3D Printing = massive changes are coming, R4 this week
Robots = the robots are here. They are at work in local government today!
Talk through the Internet minute – with particular reference to Netflix growth within the last 2 years from 70k hours watched to nearly 700k hours watched per minute.
Involve delegates – ask for show of hands for random samples of whether they use these platforms. Some explanation will be needed – for example Twitch, Snapchat and GIPHY.
Focus sharply on how people use these technologies every day and pose the question – why should local government expect engagement on our terms?
10 mins
FOCUS! 3 things! Iterate!
AGILE or Smarter Working
Supporting agile working
Instilling ‘brilliant basics' principles around instant messaging, video conference technology and collaboration tools to increase efficiency and reduce costs.
EDMS – paperless, cost reduction, building block, GDPR
Public Protection example
DIGITAL – for some it’s tech, for some it’s about engaging with customers, for others, it’s about an entirely new way of doing business. None of these is wrong. Perhaps the most important thing is that we are clear as an organisation on this, its not a thing, but a way of doing things.
What does this mean for us? Refer to document. Very clearly articulated
1. User centric, supports the requirements of service areas, and provides a first class experience that encourages channel shift where required.
2. Improve our customer contact and citizen engagement using a modern tool set that includes collaboration tools, SMS (text messaging) notifications, web chat and social media as a true contact offering.
3. Supporting service areas in automation and workflow solutions designed to increase efficiency and reduce operating costs.
PEOPLE – all of the above is pointless if we don’t have the right structure and resources to deliver
1. Investing in our people to ensure that our workforce has the skills, capacity, and knowledge to lead our Authority into the digital world with confidence.
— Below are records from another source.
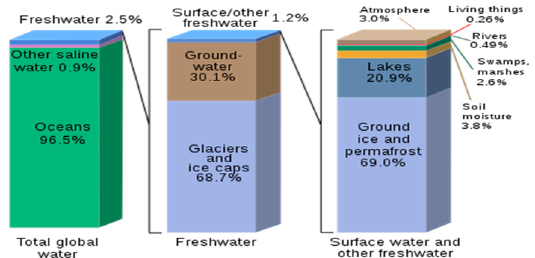
Figure 5. Locations of H 2 O on earth (Source: Wikipedia, 2021) [26].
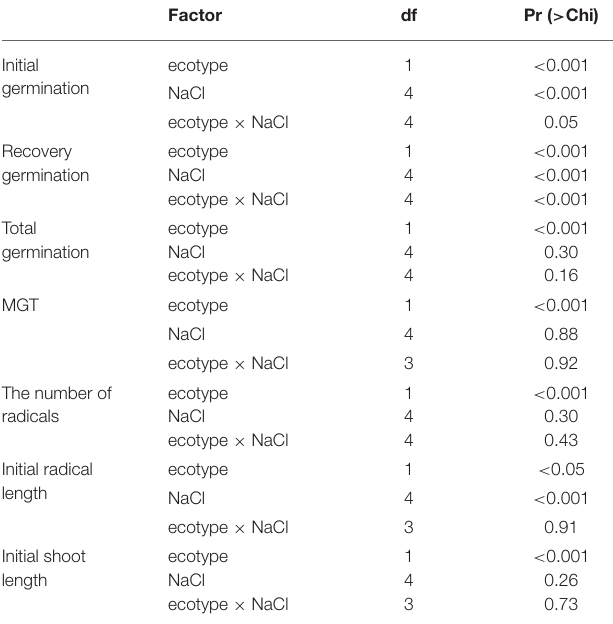
TABLE 2 | Generalized linear models of the effects of ecotypes, salt concentration, and their interactions on the initial and total germination percentage, mean germination time, the number of radicles, and the length of the radicle and shoot during and after salt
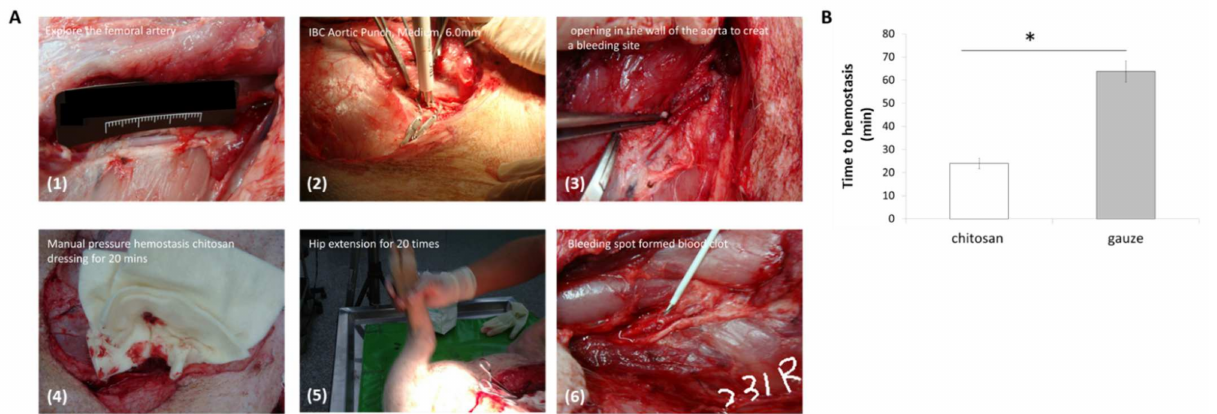
Figure 2. The femoral artery hemorrhage swine model. ( A ) The process of femoral artery hemorrhage creation (the number on the figure shows the order of surgery process); ( B ) Time to hemostasis comparison between chitosan dressing and gauze (* p <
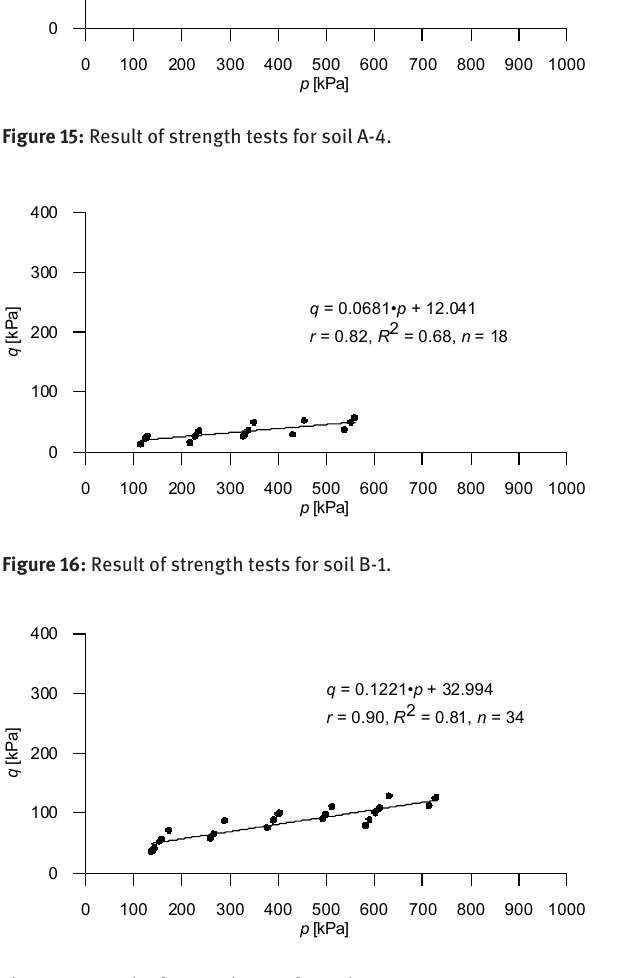
Figure 17: Result of strength tests for soil B-2.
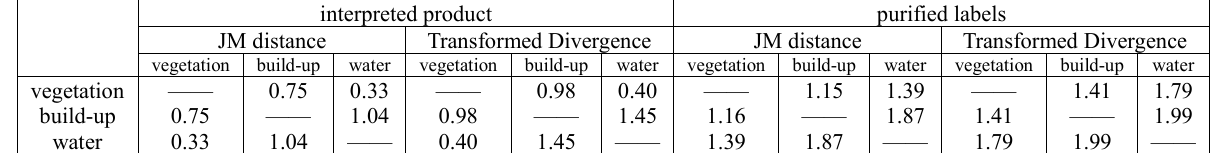
Table 4. The inter-class separability for Region 2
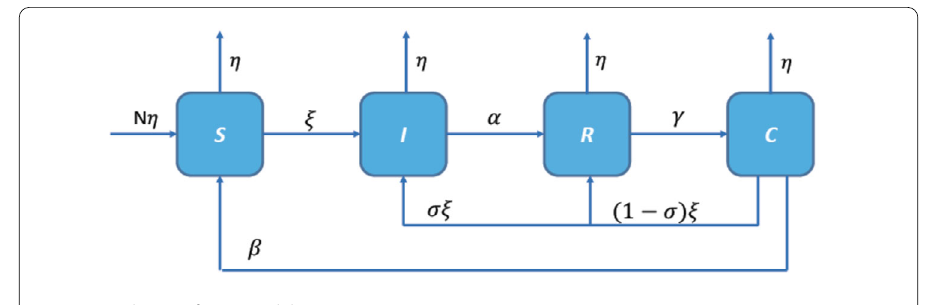
Figure 1 Scheme of SIRC model (1)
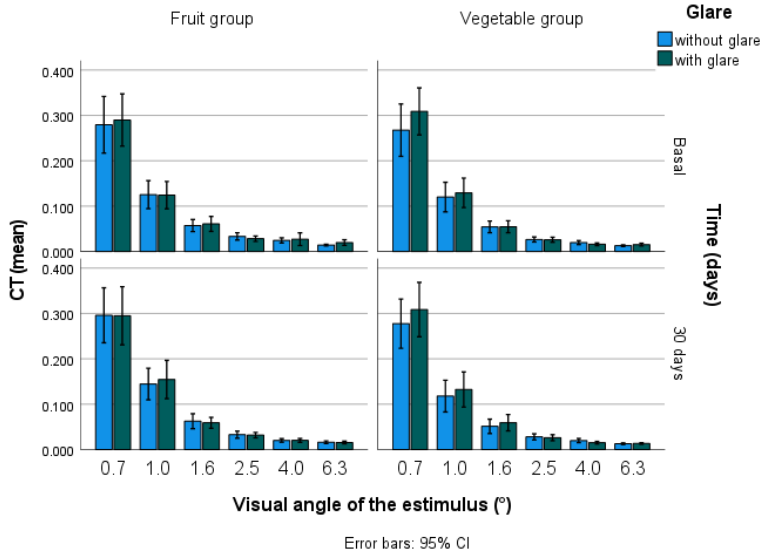
Figure 1. Contrast threshold at different degrees of visual angle, without and with glare, at the beginning and the end of the study.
2. Review and restructure the ICT Service to ensure that it is correctly resourced, suitably skilled, and able to lead the delivery of the aims and ambitions of the Authority.
3. Develop an Operating Model that explains our principles, our sourcing strategy, quality and standards, continuous improvement and innovation, how we manage risk and maintain security, and ultimately, how we add value to our customers and measure our impact.
What this gives us is Agile Digital People.
Any comments and observations in respect of the outline ICT Strategy will be incorporated into the draft ICT Strategy and draft ICT Investment Plan, which will be considered by Cabinet.
It’s a considered approach, we’ve looked at ourselves, at other local authorities, and the wider context. We’ve worked together, we’ve a shared vision, and we could be looking at a way forward for the authority. The request, in the overall context, is minimal but crucial, and I hope for your support and input.
Stress excellence – I want this TEAM to lead us into a brighter future, and it can
In the context of LA digital change, the quadrant shows the level of innovation v size of organisational initiative. Smarter (agile) working is a very visible change, but is ‘catching up’ on modern working practices, whilst reverse SMS to find out when your bin day is, is a relatively small step, but innovative in a LA environment.
Importantly, all create cultural shifts.
Open for discussion on what delegates think is needed to make this happen. If appropriate, ask for examples from their councils. This might also get delegates talking about their own experiences – do they support digital innovation? How have they supported it politically? Is it an after thought – lumped in with the corporate resources portfolio?
This should stimulate the delegates asking the right questions of themselves, which will be crystalised by the digital self assessment coming up.
10 mins
Conclusion and brief wrap up. 2.5 hour session in total.